Raising Concerns Program
In 2024, the company strengthened its commitment to fostering a culture of open communication and ethical behavior, by further refining its Raising Concerns and Whistleblowing Policy, enhancing its concern management and investigation procedures and providing comprehensive training to internal investigators. The business expanded its corporate Raising Concerns and Investigations team, which oversees the firm’s corporate process and provides oversight and support to its departments to ensure the efficiency and integrity of their processes.
“By monitoring and analyzing concerns raised, we can also identify trends and patterns and assess where we may need to enhance our focus or further increase controls relating to different aspects of our program,” the report says.
$1.1 billion settlement
The report and the compliance program remediation dates back to May 2022, when Glencore reached a settlement with authorities in the US, UK, and Brazil, pleading guilty to foreign bribery and market manipulation. The settlement involved a total payment of over $1.1 billion to resolve investigations into violations of the FCPA and market manipulation. Glencore agreed to a criminal fine of over $428m and criminal forfeiture and disgorgement of over $272m.

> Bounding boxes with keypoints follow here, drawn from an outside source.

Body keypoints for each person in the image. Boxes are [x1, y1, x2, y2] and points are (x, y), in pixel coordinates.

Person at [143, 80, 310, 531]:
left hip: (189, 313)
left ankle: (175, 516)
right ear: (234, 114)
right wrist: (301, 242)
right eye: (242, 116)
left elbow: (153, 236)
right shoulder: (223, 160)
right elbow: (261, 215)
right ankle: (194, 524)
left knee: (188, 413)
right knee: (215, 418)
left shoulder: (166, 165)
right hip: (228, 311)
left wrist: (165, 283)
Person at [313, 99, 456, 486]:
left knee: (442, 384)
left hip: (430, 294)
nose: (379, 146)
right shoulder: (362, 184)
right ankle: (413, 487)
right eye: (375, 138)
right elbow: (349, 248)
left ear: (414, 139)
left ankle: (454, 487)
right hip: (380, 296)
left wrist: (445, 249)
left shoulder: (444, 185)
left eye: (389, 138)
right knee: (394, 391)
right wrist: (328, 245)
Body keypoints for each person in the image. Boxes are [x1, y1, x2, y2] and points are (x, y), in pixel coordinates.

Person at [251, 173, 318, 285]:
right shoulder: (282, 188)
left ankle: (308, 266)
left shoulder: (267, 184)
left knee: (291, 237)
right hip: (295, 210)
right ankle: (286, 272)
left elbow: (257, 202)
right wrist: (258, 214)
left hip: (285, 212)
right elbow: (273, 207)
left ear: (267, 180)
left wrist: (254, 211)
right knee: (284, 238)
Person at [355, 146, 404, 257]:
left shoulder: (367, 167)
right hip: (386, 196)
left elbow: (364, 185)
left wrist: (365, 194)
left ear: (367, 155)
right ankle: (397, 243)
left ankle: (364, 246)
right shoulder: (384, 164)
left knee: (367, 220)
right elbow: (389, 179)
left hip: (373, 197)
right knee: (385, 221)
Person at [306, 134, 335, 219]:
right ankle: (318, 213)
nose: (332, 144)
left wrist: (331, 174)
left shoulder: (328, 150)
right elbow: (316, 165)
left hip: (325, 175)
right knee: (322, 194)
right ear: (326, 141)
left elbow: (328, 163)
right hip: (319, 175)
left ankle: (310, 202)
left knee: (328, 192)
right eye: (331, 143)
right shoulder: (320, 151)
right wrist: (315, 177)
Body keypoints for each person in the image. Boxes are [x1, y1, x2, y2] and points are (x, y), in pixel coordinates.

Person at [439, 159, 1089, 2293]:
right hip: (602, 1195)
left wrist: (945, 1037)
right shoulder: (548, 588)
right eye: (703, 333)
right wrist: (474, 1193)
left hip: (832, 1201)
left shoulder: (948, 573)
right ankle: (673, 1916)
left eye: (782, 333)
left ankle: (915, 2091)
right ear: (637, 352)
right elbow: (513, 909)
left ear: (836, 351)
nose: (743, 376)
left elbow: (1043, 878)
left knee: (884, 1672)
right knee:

Glencore agreed to retain two independent compliance monitors for three years as part of the settlement, but the Trump Administration cut the monitorships short recently, citing the company’s marked improvements in remediating their ethics and compliance program to date.
Although the Glencore report lacks some details that explain exactly how the business is performing certain improved compliance functions, I’m not sure a document available to the public should or could be far more detailed, and it can serve as a great checklist of compliance review, benchmarking and improvement action items.
DOJ expects that companies track and incorporate into their periodic risk assessment lessons learned from their own prior issues and from other companies operating in the same industry – and often that geographical region – to improve continuously. Any compliance hacks offered up by a company that had to turn things around after a well-publicized, resource-intensive FCPA resolution, post-monitorship, should be considered.
Companies that continue to update their compliance programs to better detect misconduct early on and can point to an actively monitored and risk-adjusted set of policies and processes will be the wiser, should they ultimately be the subject of a DOJ investigation.